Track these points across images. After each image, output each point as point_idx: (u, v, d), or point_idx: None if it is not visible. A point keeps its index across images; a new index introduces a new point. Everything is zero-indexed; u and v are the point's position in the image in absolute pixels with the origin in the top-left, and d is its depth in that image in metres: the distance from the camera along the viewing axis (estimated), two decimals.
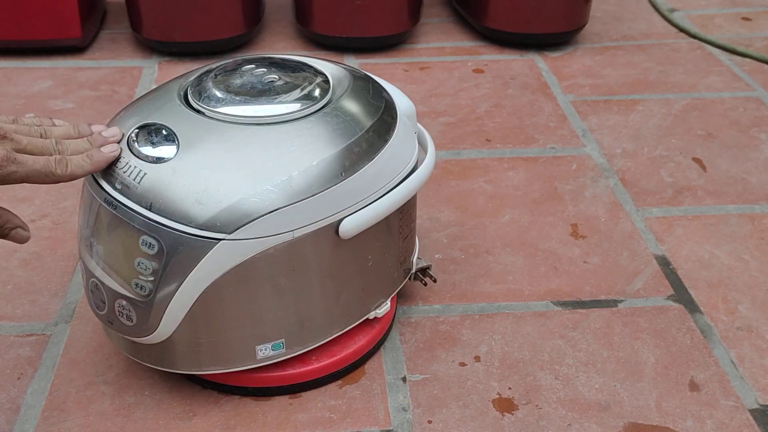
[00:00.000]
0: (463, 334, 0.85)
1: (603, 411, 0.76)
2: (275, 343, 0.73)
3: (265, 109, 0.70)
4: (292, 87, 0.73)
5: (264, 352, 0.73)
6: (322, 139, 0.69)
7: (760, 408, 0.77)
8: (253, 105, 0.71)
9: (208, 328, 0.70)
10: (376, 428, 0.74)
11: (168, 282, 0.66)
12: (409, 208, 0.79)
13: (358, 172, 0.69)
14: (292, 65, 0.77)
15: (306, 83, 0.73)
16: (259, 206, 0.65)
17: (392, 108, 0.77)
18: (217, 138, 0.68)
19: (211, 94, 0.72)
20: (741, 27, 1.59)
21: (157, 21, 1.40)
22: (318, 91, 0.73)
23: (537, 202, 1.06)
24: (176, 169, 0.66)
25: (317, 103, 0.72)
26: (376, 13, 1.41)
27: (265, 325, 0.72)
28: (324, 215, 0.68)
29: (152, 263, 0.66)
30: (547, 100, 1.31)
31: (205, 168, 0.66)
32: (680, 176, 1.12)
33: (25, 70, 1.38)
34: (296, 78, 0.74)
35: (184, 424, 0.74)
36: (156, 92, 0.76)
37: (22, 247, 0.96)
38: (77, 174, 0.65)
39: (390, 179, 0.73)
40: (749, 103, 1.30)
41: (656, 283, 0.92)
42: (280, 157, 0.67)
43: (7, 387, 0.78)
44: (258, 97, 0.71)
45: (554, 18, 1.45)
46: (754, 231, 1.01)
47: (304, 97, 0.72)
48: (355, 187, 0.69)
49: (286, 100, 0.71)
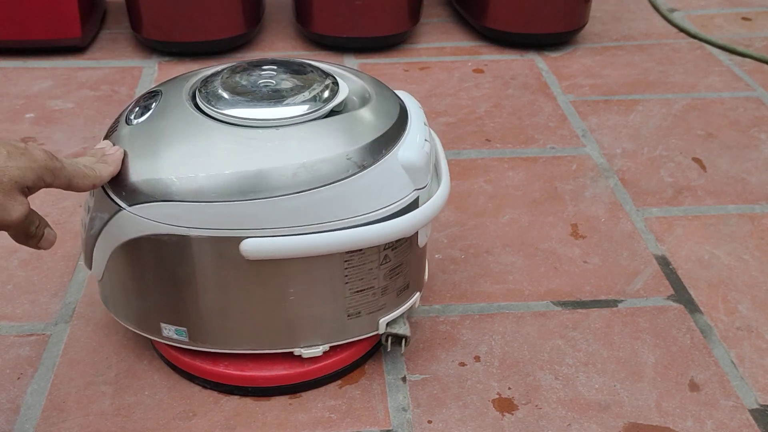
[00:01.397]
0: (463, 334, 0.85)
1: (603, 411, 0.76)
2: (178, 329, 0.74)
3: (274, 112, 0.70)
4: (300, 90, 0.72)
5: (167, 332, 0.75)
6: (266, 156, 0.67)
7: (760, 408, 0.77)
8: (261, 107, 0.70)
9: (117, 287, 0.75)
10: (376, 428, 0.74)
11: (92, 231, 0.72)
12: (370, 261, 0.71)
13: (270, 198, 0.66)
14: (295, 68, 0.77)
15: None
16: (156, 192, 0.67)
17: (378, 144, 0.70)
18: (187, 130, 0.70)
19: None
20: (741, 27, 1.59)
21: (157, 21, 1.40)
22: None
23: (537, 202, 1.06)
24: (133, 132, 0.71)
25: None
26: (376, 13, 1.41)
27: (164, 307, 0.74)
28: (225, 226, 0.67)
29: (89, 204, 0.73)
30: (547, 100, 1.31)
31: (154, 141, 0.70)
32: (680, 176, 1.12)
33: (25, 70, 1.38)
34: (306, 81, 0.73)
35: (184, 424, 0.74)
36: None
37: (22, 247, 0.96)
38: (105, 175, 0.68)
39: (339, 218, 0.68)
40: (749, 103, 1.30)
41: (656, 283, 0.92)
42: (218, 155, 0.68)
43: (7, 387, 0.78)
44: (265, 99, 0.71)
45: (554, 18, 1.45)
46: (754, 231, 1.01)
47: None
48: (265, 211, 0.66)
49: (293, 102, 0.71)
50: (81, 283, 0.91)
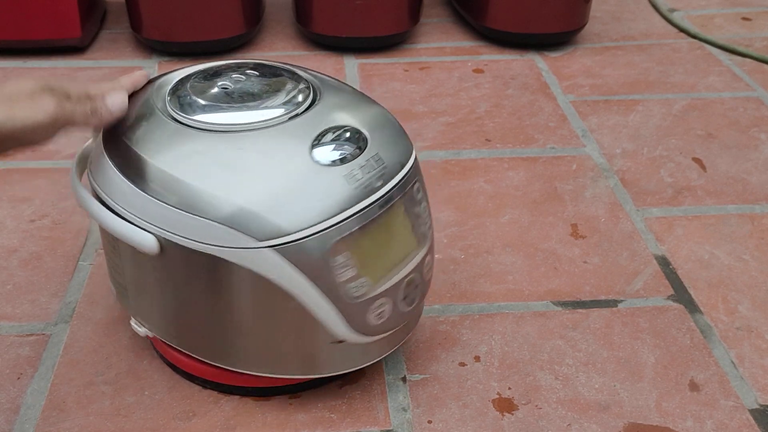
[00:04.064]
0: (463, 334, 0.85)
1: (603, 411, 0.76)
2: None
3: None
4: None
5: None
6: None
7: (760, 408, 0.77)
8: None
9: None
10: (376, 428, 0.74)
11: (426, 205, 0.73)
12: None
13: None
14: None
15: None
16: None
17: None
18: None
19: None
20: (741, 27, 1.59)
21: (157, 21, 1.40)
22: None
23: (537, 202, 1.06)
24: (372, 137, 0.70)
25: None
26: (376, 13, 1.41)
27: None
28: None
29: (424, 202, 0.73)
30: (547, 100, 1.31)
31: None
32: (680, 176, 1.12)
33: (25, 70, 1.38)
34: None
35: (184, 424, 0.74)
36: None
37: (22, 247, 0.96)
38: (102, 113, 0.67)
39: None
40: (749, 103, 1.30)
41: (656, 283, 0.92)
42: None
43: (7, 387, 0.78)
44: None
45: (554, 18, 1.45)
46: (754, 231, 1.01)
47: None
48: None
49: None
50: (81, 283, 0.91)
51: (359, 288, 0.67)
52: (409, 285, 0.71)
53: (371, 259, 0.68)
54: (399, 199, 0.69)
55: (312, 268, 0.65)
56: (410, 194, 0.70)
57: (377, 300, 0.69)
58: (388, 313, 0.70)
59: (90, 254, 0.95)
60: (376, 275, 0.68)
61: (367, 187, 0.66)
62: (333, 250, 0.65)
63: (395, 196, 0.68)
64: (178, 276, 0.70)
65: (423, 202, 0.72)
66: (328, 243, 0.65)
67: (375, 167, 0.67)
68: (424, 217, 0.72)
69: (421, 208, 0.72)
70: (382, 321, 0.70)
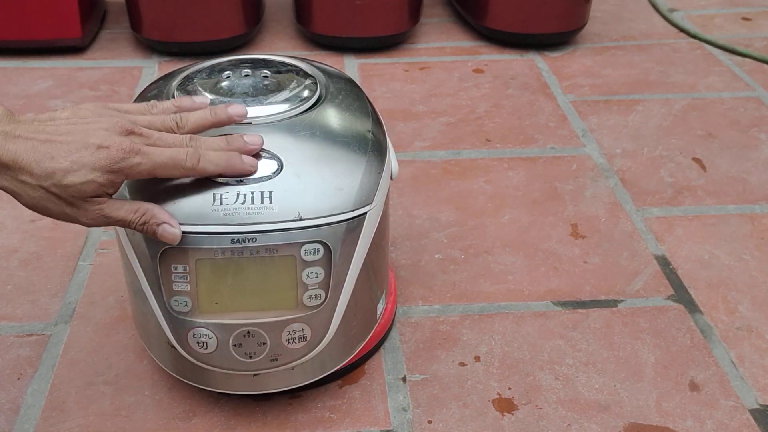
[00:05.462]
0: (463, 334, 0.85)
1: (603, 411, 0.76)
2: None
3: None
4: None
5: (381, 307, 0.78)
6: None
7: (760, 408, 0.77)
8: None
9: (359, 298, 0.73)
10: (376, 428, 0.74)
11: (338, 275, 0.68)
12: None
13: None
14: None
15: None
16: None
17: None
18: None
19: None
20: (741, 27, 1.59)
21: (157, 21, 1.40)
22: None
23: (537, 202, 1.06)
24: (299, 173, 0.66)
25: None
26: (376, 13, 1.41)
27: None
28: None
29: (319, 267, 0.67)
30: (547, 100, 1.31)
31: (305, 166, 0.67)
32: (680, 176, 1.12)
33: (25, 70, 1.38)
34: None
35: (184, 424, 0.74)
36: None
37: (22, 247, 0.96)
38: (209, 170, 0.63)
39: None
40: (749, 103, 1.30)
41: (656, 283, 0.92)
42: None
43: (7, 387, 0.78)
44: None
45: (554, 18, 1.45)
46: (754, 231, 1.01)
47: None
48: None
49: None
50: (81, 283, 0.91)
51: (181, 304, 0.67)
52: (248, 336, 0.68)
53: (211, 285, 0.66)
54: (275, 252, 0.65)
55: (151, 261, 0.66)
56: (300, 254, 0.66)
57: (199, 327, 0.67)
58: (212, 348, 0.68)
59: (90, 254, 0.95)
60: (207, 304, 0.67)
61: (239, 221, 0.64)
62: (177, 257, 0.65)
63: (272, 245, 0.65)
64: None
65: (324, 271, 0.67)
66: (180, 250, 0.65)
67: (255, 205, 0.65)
--------------------------------------------------
All of the listing is to be written out exactly, with the pictures left out.

Track these points across images. After each image, output each point as point_idx: (u, v, d), or point_idx: None if it is not visible. A point keeps its index across images; a new index introduces a new point. Everything is zero-indexed; u and v are the point's position in the image in absolute pixels with the origin in the top-left, and d is its depth in that image in metres: the distance from the camera along the viewing axis (estimated), two decimals.
[00:00.000]
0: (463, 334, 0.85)
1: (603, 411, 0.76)
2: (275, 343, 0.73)
3: (265, 109, 0.70)
4: (292, 87, 0.73)
5: (264, 352, 0.73)
6: (322, 139, 0.69)
7: (760, 408, 0.77)
8: (253, 105, 0.71)
9: (208, 328, 0.70)
10: (376, 428, 0.74)
11: (168, 282, 0.66)
12: (409, 208, 0.79)
13: (358, 172, 0.69)
14: (292, 65, 0.77)
15: (306, 83, 0.73)
16: (259, 206, 0.65)
17: (392, 108, 0.77)
18: (217, 138, 0.68)
19: (211, 94, 0.72)
20: (741, 27, 1.59)
21: (157, 21, 1.40)
22: (318, 91, 0.73)
23: (537, 202, 1.06)
24: (176, 169, 0.66)
25: (317, 103, 0.72)
26: (376, 13, 1.41)
27: (265, 325, 0.72)
28: (324, 215, 0.68)
29: (152, 263, 0.66)
30: (547, 100, 1.31)
31: (205, 168, 0.66)
32: (680, 176, 1.12)
33: (25, 70, 1.38)
34: (296, 78, 0.74)
35: (184, 424, 0.74)
36: (156, 92, 0.76)
37: (22, 247, 0.96)
38: (77, 174, 0.65)
39: (390, 179, 0.73)
40: (749, 103, 1.30)
41: (656, 283, 0.92)
42: (280, 157, 0.67)
43: (7, 387, 0.78)
44: (258, 97, 0.71)
45: (554, 18, 1.45)
46: (754, 231, 1.01)
47: (304, 97, 0.72)
48: (355, 187, 0.69)
49: (286, 100, 0.71)
[00:01.397]
0: (463, 334, 0.85)
1: (603, 411, 0.76)
2: (178, 329, 0.74)
3: (274, 112, 0.70)
4: (300, 90, 0.72)
5: (167, 332, 0.75)
6: (266, 156, 0.67)
7: (760, 408, 0.77)
8: (261, 107, 0.70)
9: (117, 287, 0.75)
10: (376, 428, 0.74)
11: (92, 231, 0.72)
12: (370, 261, 0.71)
13: (270, 198, 0.66)
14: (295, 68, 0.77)
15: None
16: (156, 192, 0.67)
17: (378, 144, 0.70)
18: (187, 130, 0.70)
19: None
20: (741, 27, 1.59)
21: (157, 21, 1.40)
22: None
23: (537, 202, 1.06)
24: (133, 132, 0.71)
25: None
26: (376, 13, 1.41)
27: (164, 307, 0.74)
28: (225, 226, 0.67)
29: (89, 204, 0.73)
30: (547, 100, 1.31)
31: (154, 141, 0.70)
32: (680, 176, 1.12)
33: (25, 70, 1.38)
34: (306, 81, 0.73)
35: (184, 424, 0.74)
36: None
37: (22, 247, 0.96)
38: (105, 175, 0.68)
39: (339, 218, 0.68)
40: (749, 103, 1.30)
41: (656, 283, 0.92)
42: (218, 155, 0.68)
43: (7, 387, 0.78)
44: (265, 99, 0.71)
45: (554, 18, 1.45)
46: (754, 231, 1.01)
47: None
48: (265, 211, 0.66)
49: (293, 102, 0.71)
50: (81, 283, 0.91)
[00:04.064]
0: (463, 334, 0.85)
1: (603, 411, 0.76)
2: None
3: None
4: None
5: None
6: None
7: (760, 408, 0.77)
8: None
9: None
10: (376, 428, 0.74)
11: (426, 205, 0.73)
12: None
13: None
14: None
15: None
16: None
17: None
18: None
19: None
20: (741, 27, 1.59)
21: (157, 21, 1.40)
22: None
23: (537, 202, 1.06)
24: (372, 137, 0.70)
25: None
26: (376, 13, 1.41)
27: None
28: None
29: (424, 202, 0.73)
30: (547, 100, 1.31)
31: None
32: (680, 176, 1.12)
33: (25, 70, 1.38)
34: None
35: (184, 424, 0.74)
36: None
37: (22, 247, 0.96)
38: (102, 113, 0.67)
39: None
40: (749, 103, 1.30)
41: (656, 283, 0.92)
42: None
43: (7, 387, 0.78)
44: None
45: (554, 18, 1.45)
46: (754, 231, 1.01)
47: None
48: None
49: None
50: (81, 283, 0.91)
51: (359, 288, 0.67)
52: (409, 285, 0.71)
53: (371, 259, 0.68)
54: (399, 199, 0.69)
55: (312, 268, 0.65)
56: (410, 194, 0.70)
57: (377, 300, 0.69)
58: (388, 313, 0.70)
59: (90, 254, 0.95)
60: (376, 275, 0.68)
61: (367, 187, 0.66)
62: (333, 250, 0.65)
63: (395, 196, 0.68)
64: (178, 276, 0.70)
65: (423, 202, 0.72)
66: (328, 243, 0.65)
67: (375, 167, 0.67)
68: (424, 217, 0.72)
69: (421, 208, 0.72)
70: (382, 321, 0.70)
[00:05.462]
0: (463, 334, 0.85)
1: (603, 411, 0.76)
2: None
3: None
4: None
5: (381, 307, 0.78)
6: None
7: (760, 408, 0.77)
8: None
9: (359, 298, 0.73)
10: (376, 428, 0.74)
11: (338, 275, 0.68)
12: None
13: None
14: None
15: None
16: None
17: None
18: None
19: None
20: (741, 27, 1.59)
21: (157, 21, 1.40)
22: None
23: (537, 202, 1.06)
24: (299, 173, 0.66)
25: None
26: (376, 13, 1.41)
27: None
28: None
29: (319, 267, 0.67)
30: (547, 100, 1.31)
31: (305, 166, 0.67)
32: (680, 176, 1.12)
33: (25, 70, 1.38)
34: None
35: (184, 424, 0.74)
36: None
37: (22, 247, 0.96)
38: (209, 170, 0.63)
39: None
40: (749, 103, 1.30)
41: (656, 283, 0.92)
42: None
43: (7, 387, 0.78)
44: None
45: (554, 18, 1.45)
46: (754, 231, 1.01)
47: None
48: None
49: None
50: (81, 283, 0.91)
51: (181, 304, 0.67)
52: (248, 336, 0.68)
53: (211, 285, 0.66)
54: (275, 252, 0.65)
55: (151, 261, 0.66)
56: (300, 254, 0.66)
57: (199, 327, 0.67)
58: (212, 348, 0.68)
59: (90, 254, 0.95)
60: (207, 304, 0.67)
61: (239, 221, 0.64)
62: (177, 257, 0.65)
63: (272, 245, 0.65)
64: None
65: (324, 271, 0.67)
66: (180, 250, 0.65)
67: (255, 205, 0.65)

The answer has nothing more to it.